Вскоре я узнала, что его понизили в должности, и дело о нем передано в суд. Здесь надо пояснить. Со мной в амбулатории работала медсестра-полька. И этот интендант с ней пил. Эту польку вскоре забрали как шпионку, поэтому и ему досталось. При встрече я ему все-таки высказала: «Эх вы! Казните нас, что мы были в плену, сами вышли из окружения, а из окружения одной польки не могли выйти. Не разобрались. Поэтому не надо над нами издеваться». Мне его было совсем не жаль.
К счастью, через несколько дней нас перевели в маленький домик.

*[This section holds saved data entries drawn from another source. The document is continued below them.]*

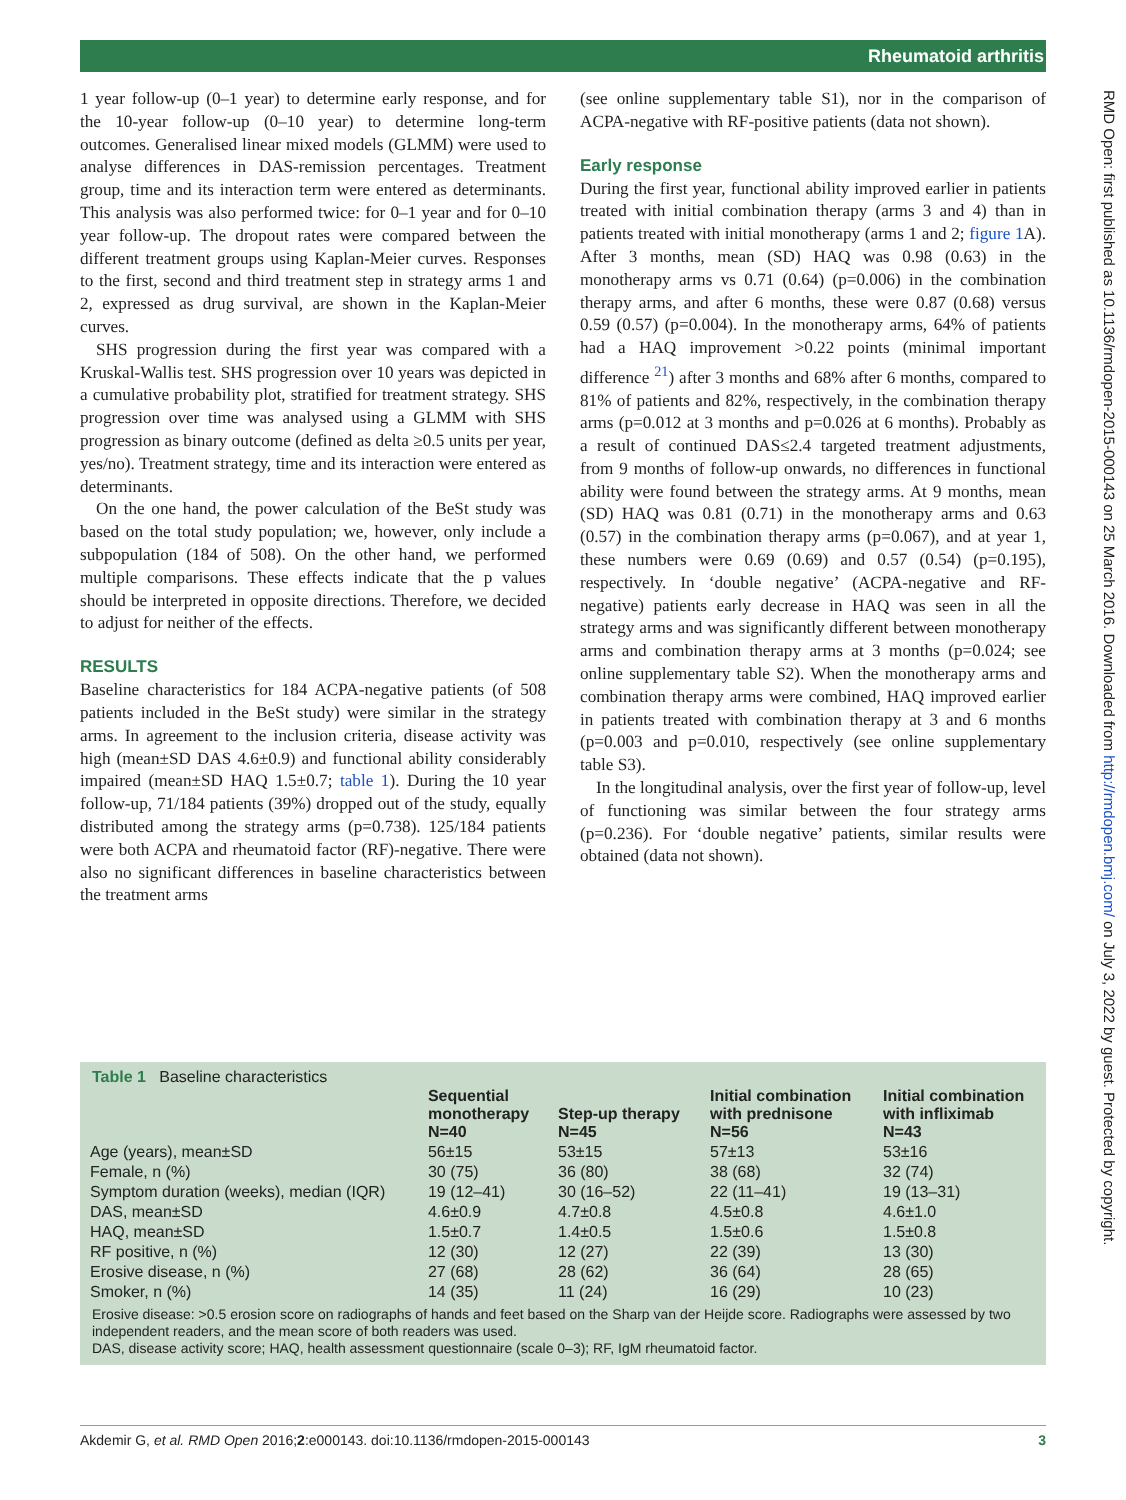Rheumatoid arthritis
RMD Open: first published as 10.1136/rmdopen-2015-000143 on 25 March 2016. Downloaded from http://rmdopen.bmj.com/ on July 3, 2022 by guest. Protected by copyright.
1 year follow-up (0–1 year) to determine early response, and for the 10-year follow-up (0–10 year) to determine long-term outcomes. Generalised linear mixed models (GLMM) were used to analyse differences in DAS-remission percentages. Treatment group, time and its interaction term were entered as determinants. This analysis was also performed twice: for 0–1 year and for 0–10 year follow-up. The dropout rates were compared between the different treatment groups using Kaplan-Meier curves. Responses to the first, second and third treatment step in strategy arms 1 and 2, expressed as drug survival, are shown in the Kaplan-Meier curves.
SHS progression during the first year was compared with a Kruskal-Wallis test. SHS progression over 10 years was depicted in a cumulative probability plot, stratified for treatment strategy. SHS progression over time was analysed using a GLMM with SHS progression as binary outcome (defined as delta ≥0.5 units per year, yes/no). Treatment strategy, time and its interaction were entered as determinants.
On the one hand, the power calculation of the BeSt study was based on the total study population; we, however, only include a subpopulation (184 of 508). On the other hand, we performed multiple comparisons. These effects indicate that the p values should be interpreted in opposite directions. Therefore, we decided to adjust for neither of the effects.
RESULTS
Baseline characteristics for 184 ACPA-negative patients (of 508 patients included in the BeSt study) were similar in the strategy arms. In agreement to the inclusion criteria, disease activity was high (mean±SD DAS 4.6±0.9) and functional ability considerably impaired (mean±SD HAQ 1.5±0.7; table 1). During the 10 year follow-up, 71/184 patients (39%) dropped out of the study, equally distributed among the strategy arms (p=0.738). 125/184 patients were both ACPA and rheumatoid factor (RF)-negative. There were also no significant differences in baseline characteristics between the treatment arms
(see online supplementary table S1), nor in the comparison of ACPA-negative with RF-positive patients (data not shown).
Early response
During the first year, functional ability improved earlier in patients treated with initial combination therapy (arms 3 and 4) than in patients treated with initial monotherapy (arms 1 and 2; figure 1 A). After 3 months, mean (SD) HAQ was 0.98 (0.63) in the monotherapy arms vs 0.71 (0.64) (p=0.006) in the combination therapy arms, and after 6 months, these were 0.87 (0.68) versus 0.59 (0.57) (p=0.004). In the monotherapy arms, 64% of patients had a HAQ improvement >0.22 points (minimal important difference <sup>21</sup>) after 3 months and 68% after 6 months, compared to 81% of patients and 82%, respectively, in the combination therapy arms (p=0.012 at 3 months and p=0.026 at 6 months). Probably as a result of continued DAS≤2.4 targeted treatment adjustments, from 9 months of follow-up onwards, no differences in functional ability were found between the strategy arms. At 9 months, mean (SD) HAQ was 0.81 (0.71) in the monotherapy arms and 0.63 (0.57) in the combination therapy arms (p=0.067), and at year 1, these numbers were 0.69 (0.69) and 0.57 (0.54) (p=0.195), respectively. In ‘double negative’ (ACPA-negative and RF-negative) patients early decrease in HAQ was seen in all the strategy arms and was significantly different between monotherapy arms and combination therapy arms at 3 months (p=0.024; see online supplementary table S2). When the monotherapy arms and combination therapy arms were combined, HAQ improved earlier in patients treated with combination therapy at 3 and 6 months (p=0.003 and p=0.010, respectively (see online supplementary table S3).
In the longitudinal analysis, over the first year of follow-up, level of functioning was similar between the four strategy arms (p=0.236). For ‘double negative’ patients, similar results were obtained (data not shown).
Table 1 Baseline characteristics
| | Sequential monotherapy N=40 | Step-up therapy N=45 | Initial combination with prednisone N=56 | Initial combination with infliximab N=43 |
| --- | --- | --- | --- | --- |
| Age (years), mean±SD | 56±15 | 53±15 | 57±13 | 53±16 |
| Female, n (%) | 30 (75) | 36 (80) | 38 (68) | 32 (74) |
| Symptom duration (weeks), median (IQR) | 19 (12–41) | 30 (16–52) | 22 (11–41) | 19 (13–31) |
| DAS, mean±SD | 4.6±0.9 | 4.7±0.8 | 4.5±0.8 | 4.6±1.0 |
| HAQ, mean±SD | 1.5±0.7 | 1.4±0.5 | 1.5±0.6 | 1.5±0.8 |
| RF positive, n (%) | 12 (30) | 12 (27) | 22 (39) | 13 (30) |
| Erosive disease, n (%) | 27 (68) | 28 (62) | 36 (64) | 28 (65) |
| Smoker, n (%) | 14 (35) | 11 (24) | 16 (29) | 10 (23) |
Erosive disease: >0.5 erosion score on radiographs of hands and feet based on the Sharp van der Heijde score. Radiographs were assessed by two independent readers, and the mean score of both readers was used.
DAS, disease activity score; HAQ, health assessment questionnaire (scale 0–3); RF, IgM rheumatoid factor.
Akdemir G, et al. RMD Open 2016;2:e000143. doi:10.1136/rmdopen-2015-000143 3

От работы нас освободили. Подошли новые военные части. Наконец-то мы смогли отдохнуть со своими детьми, гуляли, грелись на солнышке. Но все равно хотелось скорее домой. И однажды тоска по родине настолько меня захватила, что, узнав о приезде одного военного врача, я пошла к нему:
— Уже четвертый месяц, как нас освободили, а домой не отправляют, — со слезами обратилась я к нему.
— Милая девочка, — ласково сказал он, — там, на родине еще плохо, трудно. Здесь вам пока спокойно, отдохните, подкрепитесь, а дома скоро будете.
Я снова его уговаривала, умоляла:
— Вот вы на самолете, возьмите меня с собой.
Он засмеялся и снова меня успокаивал. Затем тепло простился. И, сев в самолет, помахал мне рукой, а я, как сумасшедшая, побежала за ним и по дороге, обо что-то споткнувшись, упала. Теперь я вспоминаю об этом с улыбкой. 23 апреля 1945 года нас наконец отправили на родину.